- Source
===============

Record Routine: Liturgy’s new album The Ark Work feels complacent compared to past work

And lo, the trumpets blared their fanfare to signal the arrival of Liturgy. A band that’s black metal only with poorly defined semantics, Liturgy’s announcing trumpets build to a noodled finale. In a matter of minutes, they’ve once again inspired the aggression of the metal boards and shown how ridiculous it is to ascribe to a band the simple titles we try to define them by.

The Ark Work, the awaited follow up to the still-divisive Aesthethica, plays its hand early on. “Fanfare” introduces The Ark Work as another destructive jab at metal purists; MIDI horns call forth ensuing noise and chaos. It’s a jumbled mess robbed of rhyme and order, but it stirs the ashes with an eager sense of deconstruction. Those horns are later joined by bagpipes and rattling guitars as The Ark Work continues its campaign, tossing through black metal’s pits with self-alienating gusto.

This isn’t new to Liturgy; they crossed these same fields in 2011 when their sophomore album, Aesthethica, turned the black metal community on itself. Purists declared war on the band, whom they saw as a group of defilers. Decried as a transcendental gang of posers in blue jeans, Liturgy ignited the black metal world. And now that that flame crackles to ash, Hunter Hunt-Hendrix has decided tend to that fire once more.

Liturgy doesn’t strictly adhere to rhythms and time signatures; those are changed at a moment’s notice. Instead, sprawling noise sputters across playtimes and breaks into bursts before settling for something more standard. Hunt-Hendrix growls in monotone over these structured breakdowns, which pulsate with organs and thunder with guitar chords. The most conventional track on The Ark Work is decidedly anti-metal; structured as a black metal standard, the nonsensical “Vitriol” turns to electronic ruminations and monotonous cadences.

Hunt-Hendrix recently said he founded Liturgy to “make people feel uncomfortable.” As the dissonant fade out of “Total War” signals the end of this crusade, it seems that Liturgy leaves a burning countryside of discomfort. Four years after declaring war on conventional metal, amid chaos and deformation, Liturgy’s war seems to have ground to a complacent persistence. In all its fanfare, The Ark Work thunders below its predecessors’ intensity. Yet, it still has enough vitriol to scorch metal’s traveled earths.

===============

- Set task 1
Can you duplicate the records starting with the line that contains "collectors: J. F. Macbride" and going on through the end of the records, leaving out the pictures?
The review and the records come from unrelated sources.

===============

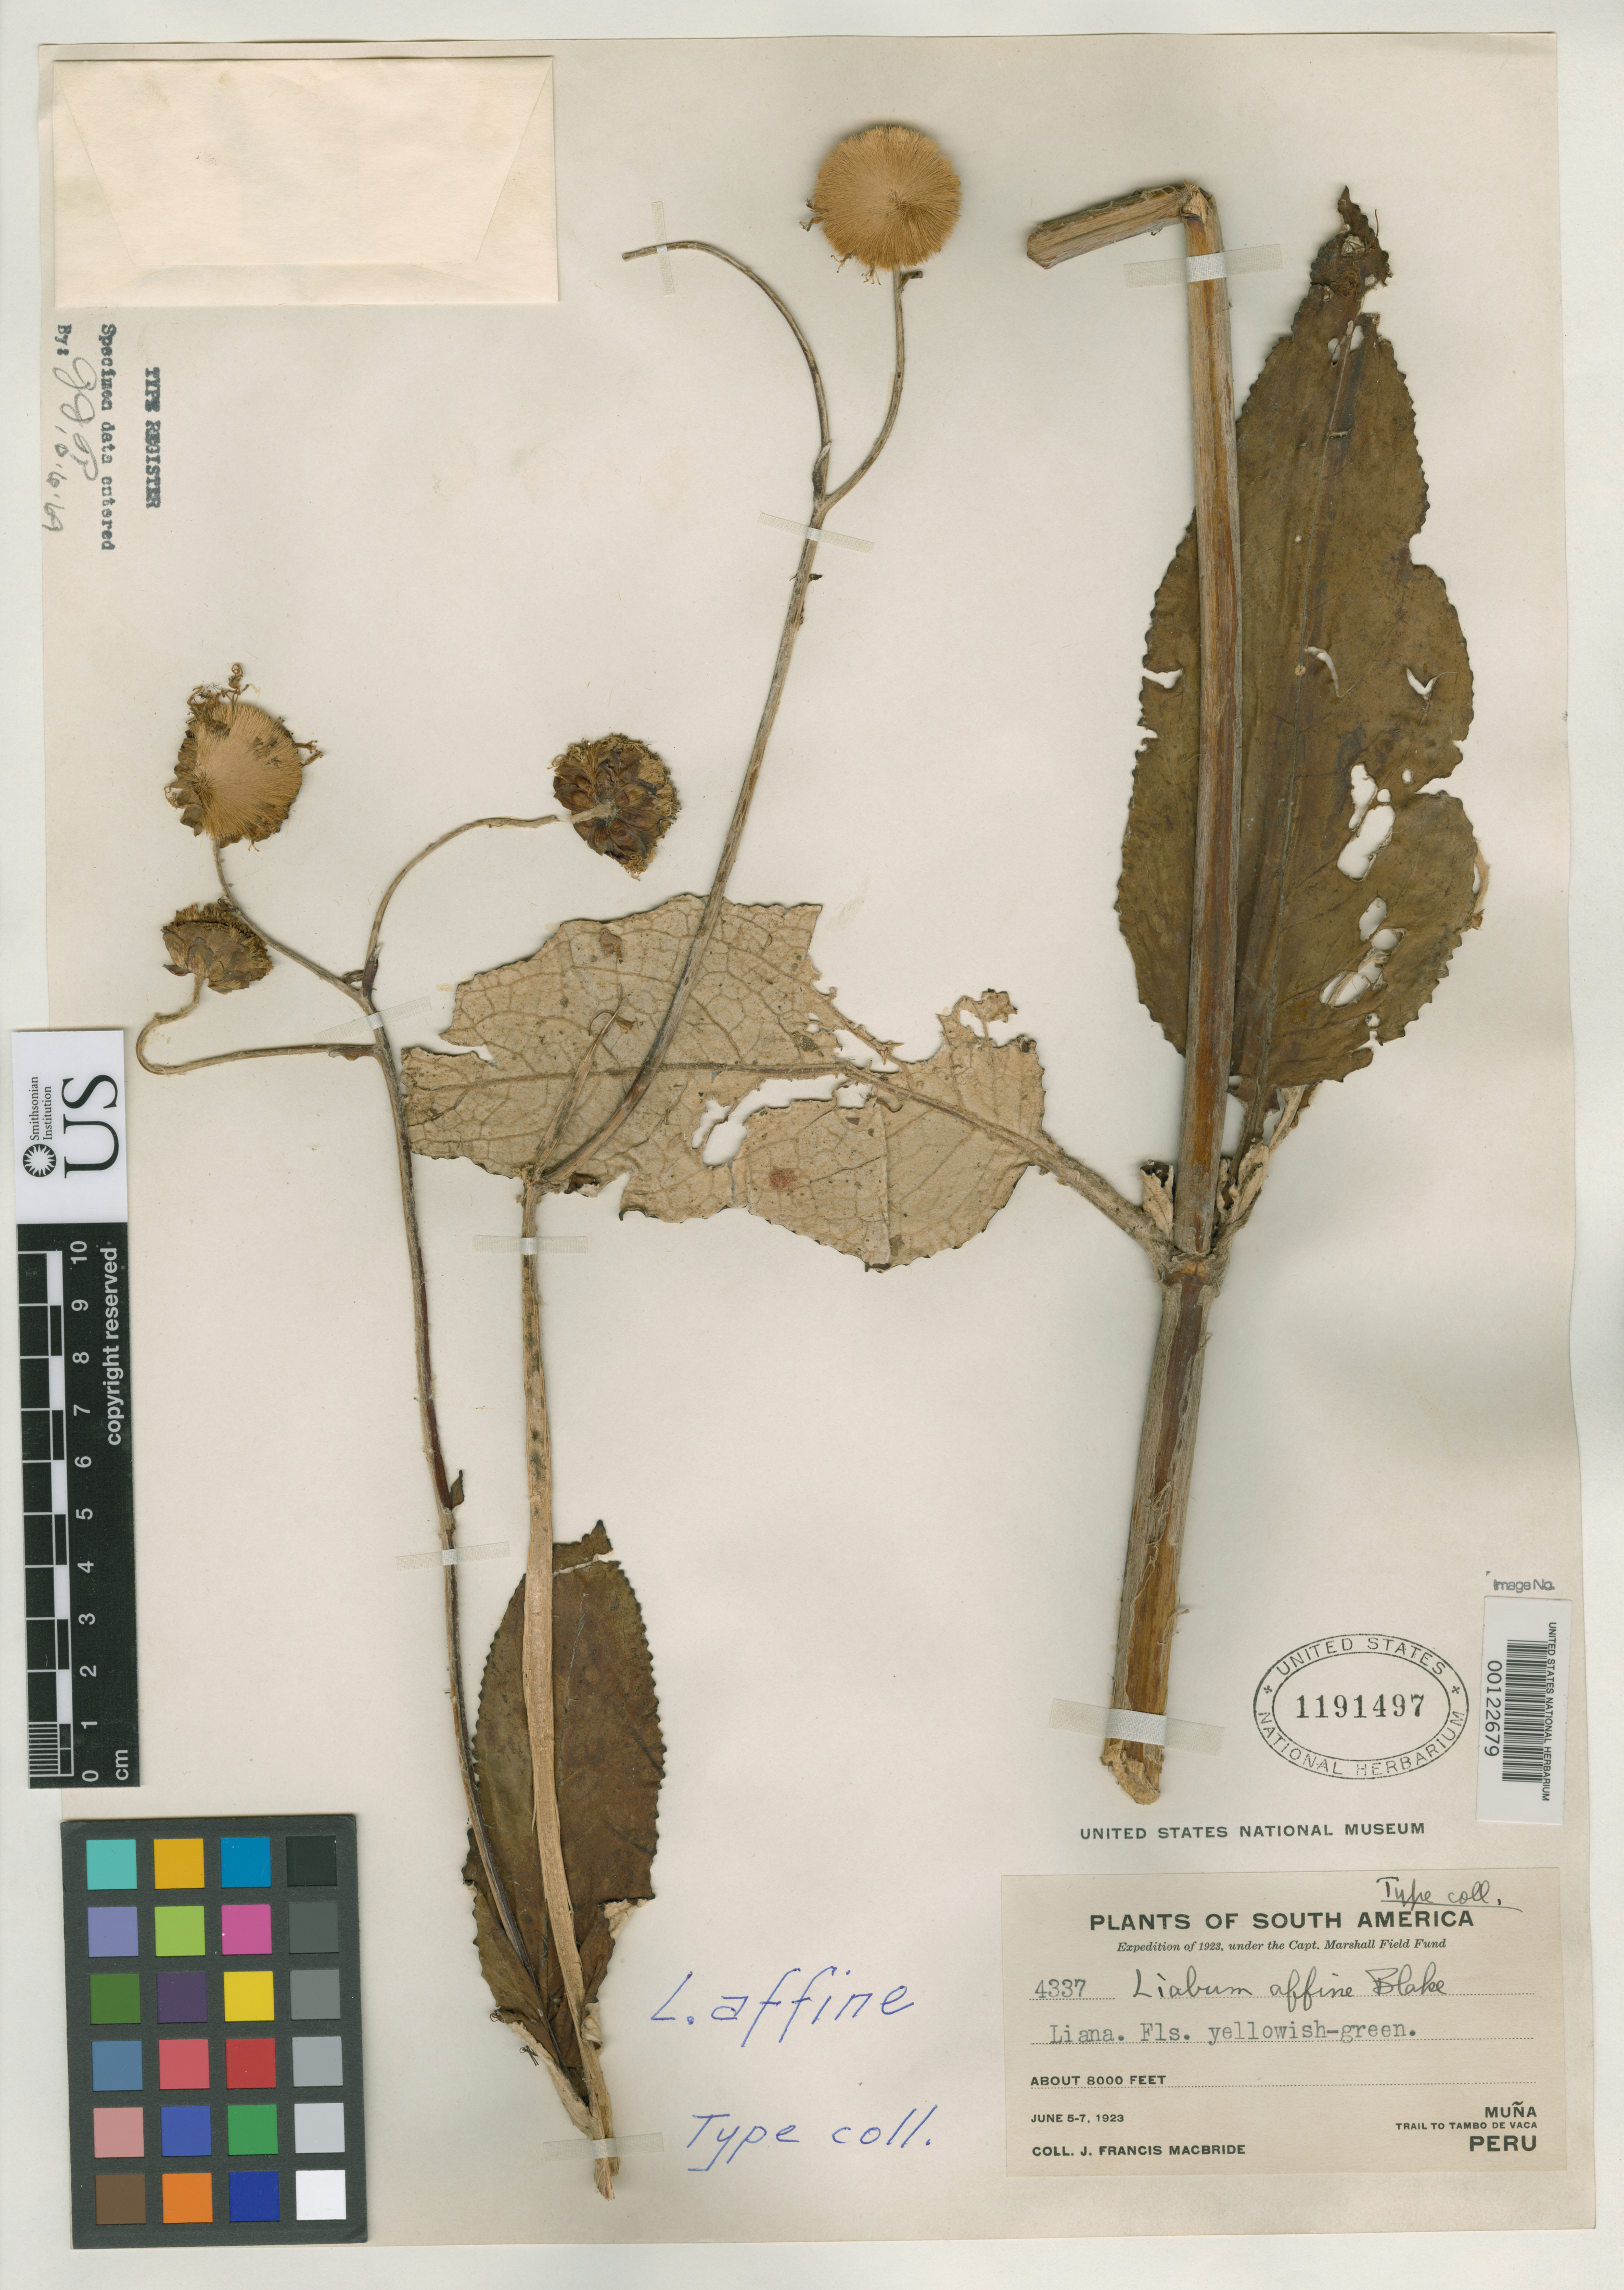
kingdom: Plantae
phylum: Tracheophyta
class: Magnoliopsida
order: Asterales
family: Asteraceae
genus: Liabum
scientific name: Liabum affine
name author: S.F. Blake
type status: Isotype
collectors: J. F. Macbride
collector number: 4337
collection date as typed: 05 Jun 1923 to 07 Jun 1923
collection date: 1923-06-05/1923-06-07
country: Peru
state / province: Huánuco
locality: Muña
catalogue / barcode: US 1191497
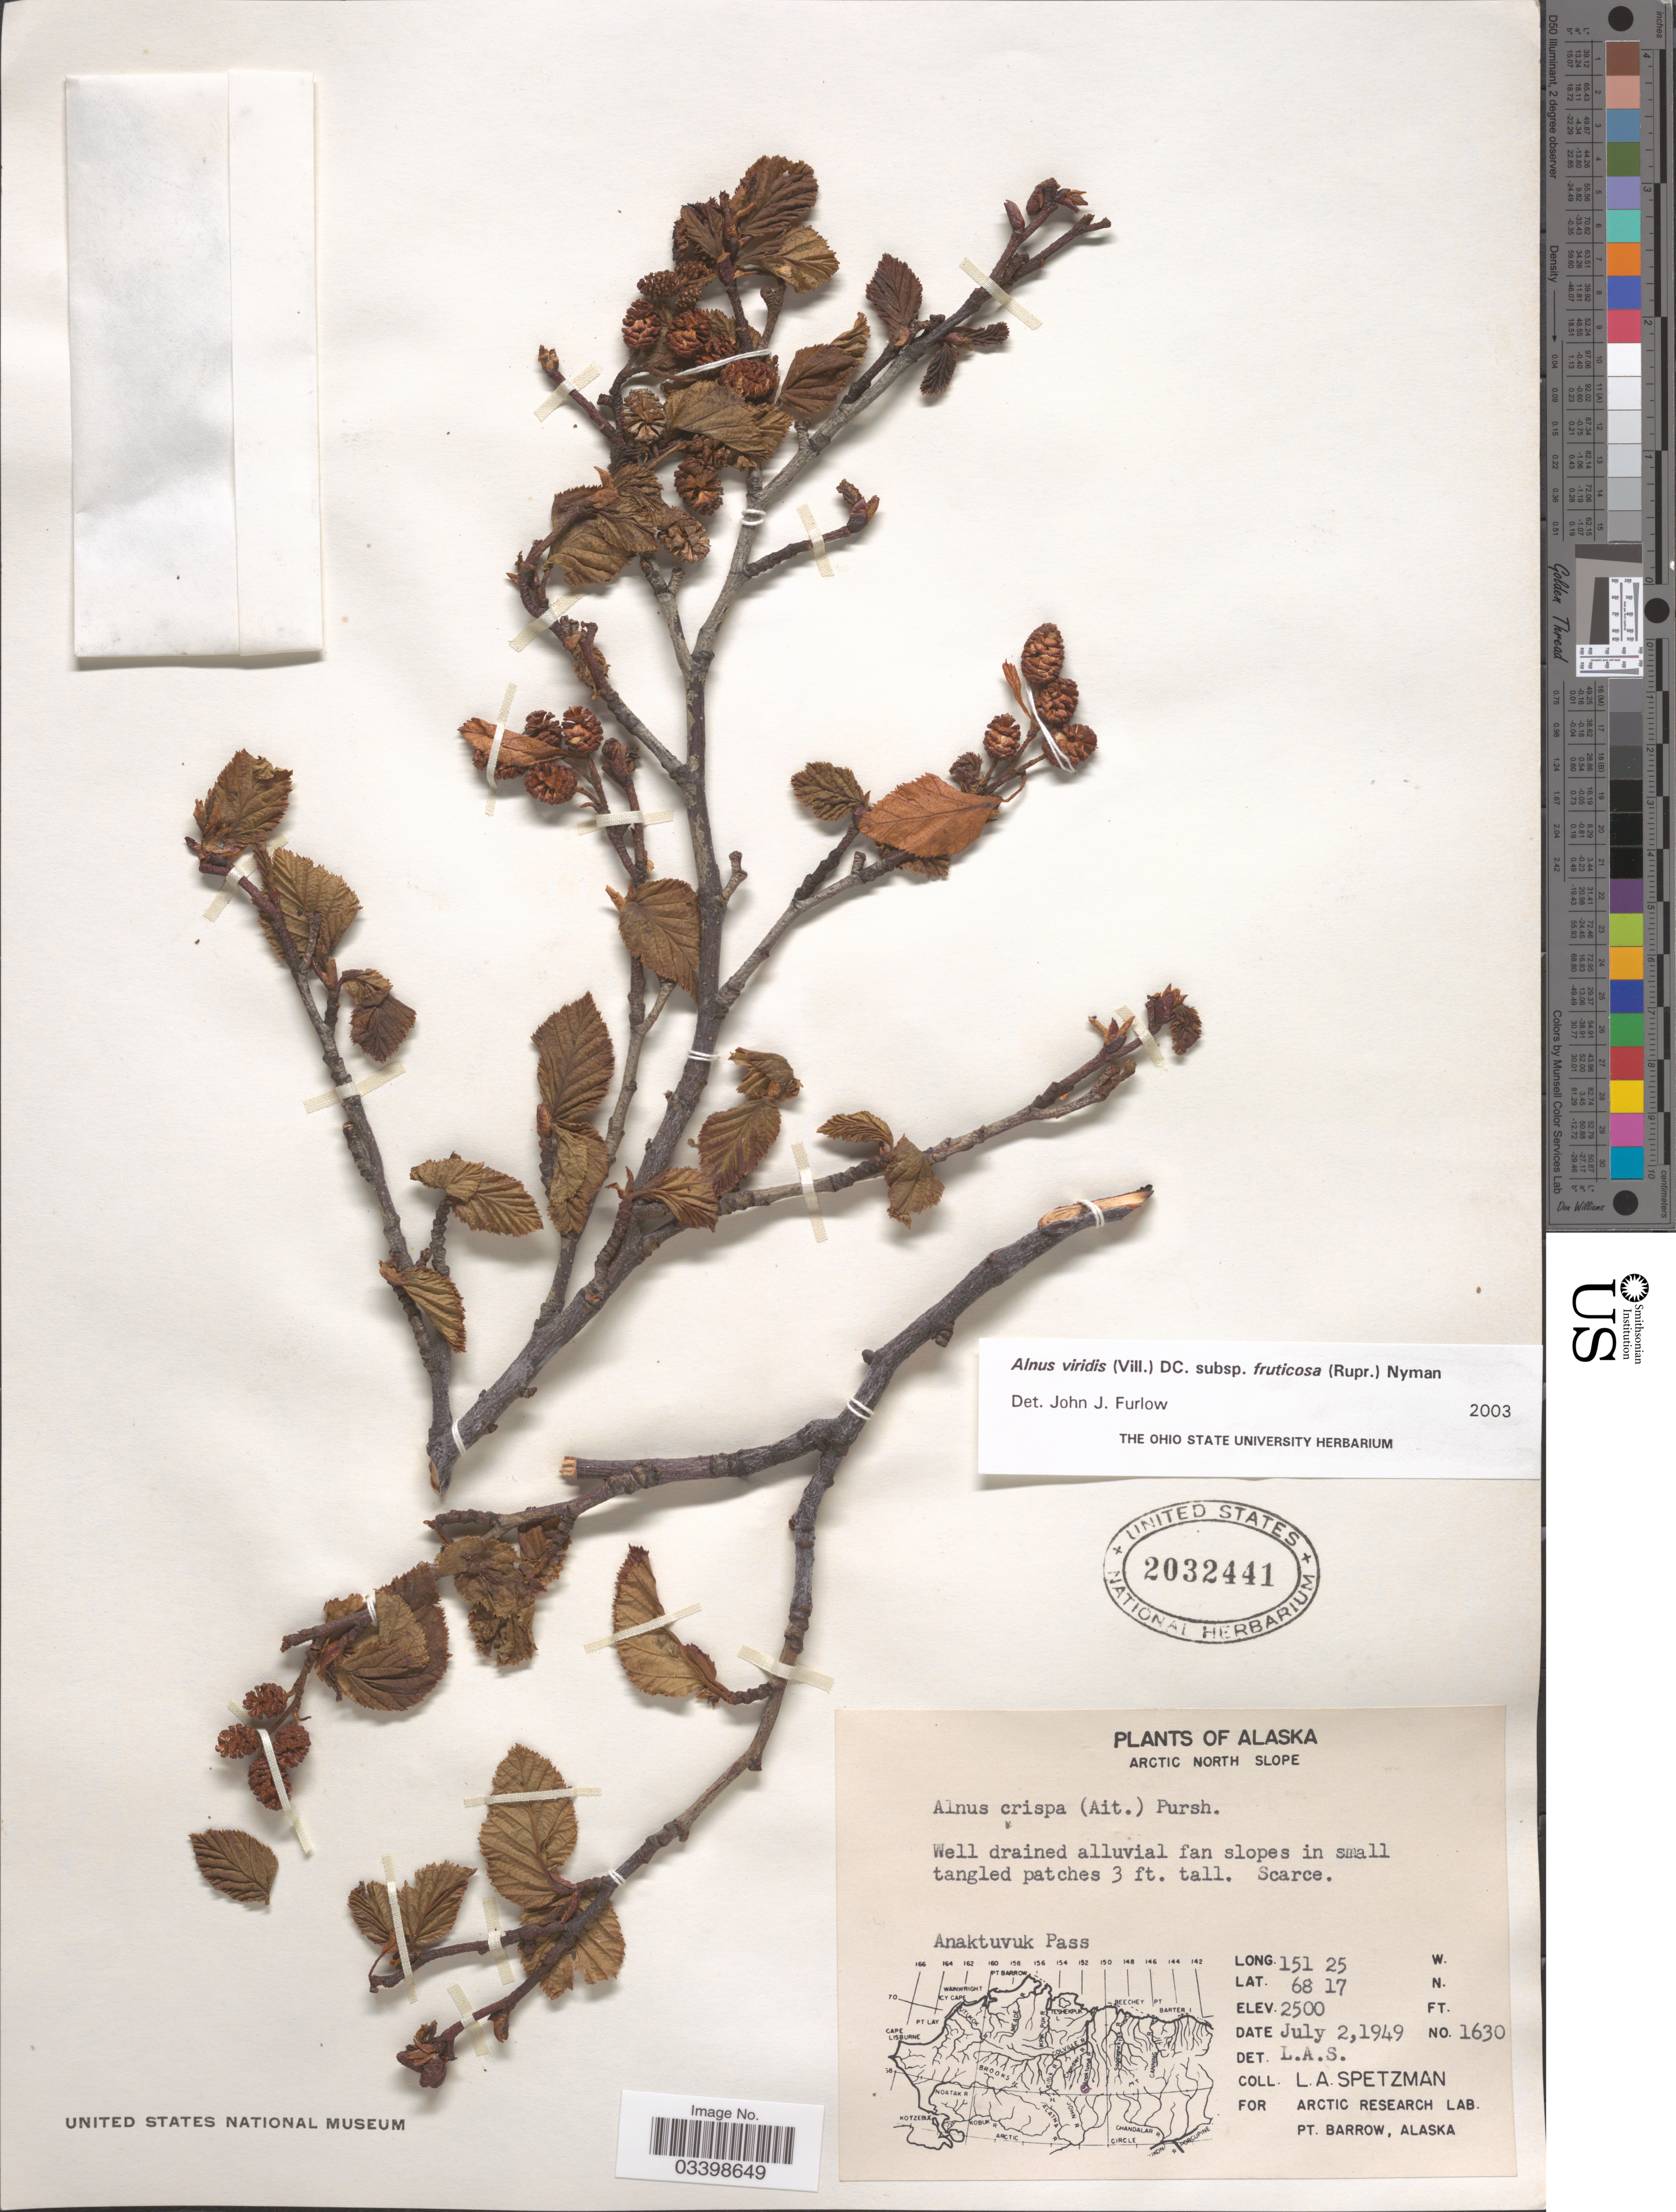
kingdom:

===============

- Set task 2
According to the album review, why did Hunt-Hendrix say he founded Liturgy?

- Reply 1
collectors: J. F. Macbride
collector number: 4337
collection date as typed: 05 Jun 1923 to 07 Jun 1923
collection date: 1923-06-05/1923-06-07
country: Peru
state / province: Huánuco
locality: Muña
catalogue / barcode: US 1191497
kingdom:

- Reply 2
To "make people feel uncomfortable."